要素名は、「峯(みね)」「麓(ふもと)」「里(さと)」と「初時雨(はつしぐれ)」「村時雨(むらしぐれ)」「初雪(はつゆき)」「深雪(みゆき)」です。
香名と木所は、景色のために書きましたので、季節や組香の趣旨に因んだものを自由に組んでください。
「峯」「麓」「里」「初時雨」「村時雨」「初雪」「深雪」を各2包作ります。(計14包)
連衆を「時雨方(しぐれがた)」と「雪方(ゆきがた)」の二手に分けます。
「峯」「麓」「里」の各1包は双方に試香として焚き出します。(計3包)
「初時雨」「村時雨」の各1包は「時雨方」のみに試香として焚き出します。(計2包)
「初雪」「深雪」の各1包は「雪方」のみに試香として焚き出します。(計2包)
双方とも5種ずつ試香を聞きます。
手元に残った「峯」「麓」「里」「初時雨」「村時雨」「初雪」「深雪」の各1包を打ち交ぜて順に焚き出します。
香元は、香炉に続いて「札筒(ふだづつ)」または「折居(おりすえ)」を廻します。
連衆は、1炉ごとに試香に聞き合わせて、答えとなる要素名の書かれた「香札(こうふだ)」を1枚投票します。
盤者は、札を開いて、「札盤(ふだばん)」の各自の名乗(なのり)の下に並べておきます。
香元は、香包を開いて、正解を宣言します。
執筆は、各自の答えをすべて香記に書き写し、当否を判別して所定の点星を打ちます。(委細後述)

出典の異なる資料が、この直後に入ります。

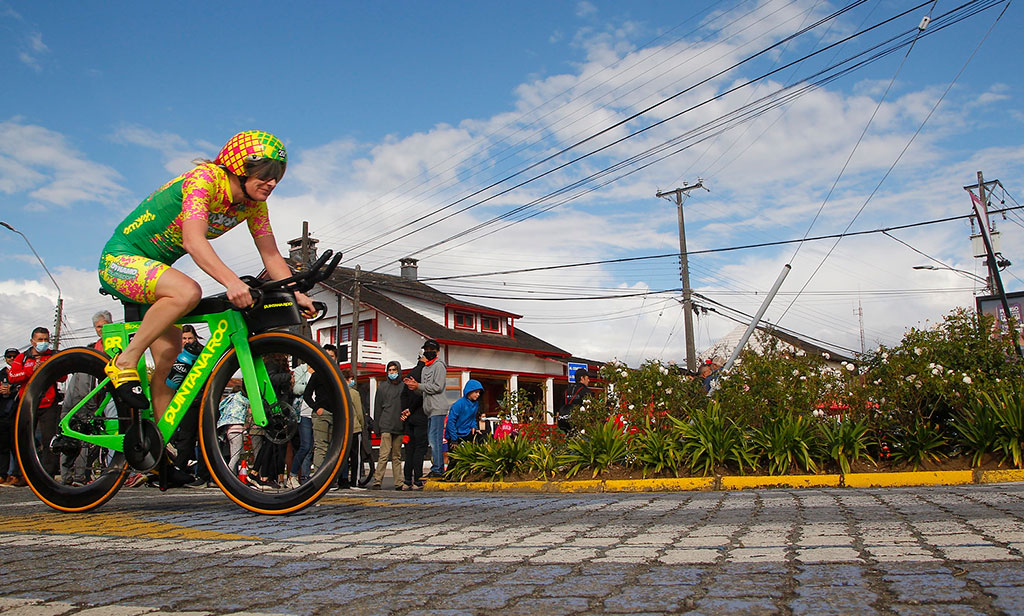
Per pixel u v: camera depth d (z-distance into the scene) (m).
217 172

点数は、自方の香の当たりは1点・外れは2点減点、地の香の当りは1点・外れは1点減点 、客香の当りは2点・外れは減点なしとなります。
下附は、全問正解の場合は「皆」「点九」、全問不正解の場合は「星七」のみ、その他は各自の得失点を「点○」「星○」と並べて書き記します。
勝負は、双方の得点の合計点で優劣を決します。
香記は、「勝方」となったグループの最高得点者のうち、上席の方に授与されます。
阿蘇は白々として参りましたが、里で初雪を見ることは珍しいようです。
年の瀬に「喪中欠礼」のはがきが届く季節となりました。湿っぽい話で今年のコラムを閉じるのも誠に申し訳なく思いますが、今年は、2月に実父、6月に実母、7月に義父が相次いで逝き、10月には義父の弟の訃報も伝えられました。住民同士の繋がりの強い田舎などでは「向こう三軒両隣が相次いで・・・」のような不祝儀も目にしており、「地縁血縁で不幸は続くもの」と感じてはいたものの、今回は姻戚を含む血の縁で「連れて行かれた」感じです。また、聞き及びますと10月には三條西古都様もお隠れにな られたとのこと、御家流香道を長年にわたり発展継承されていらっしゃったご生前のご功績を偲び、謹んで哀悼の意を表する次第です。このように、始終、喪服に身を包み、手向けの香を刻み、焚くばかりの1年でしたので、何をどう考えても「故人を偲ぶ年の暮れ」にならざるを得ませんでした。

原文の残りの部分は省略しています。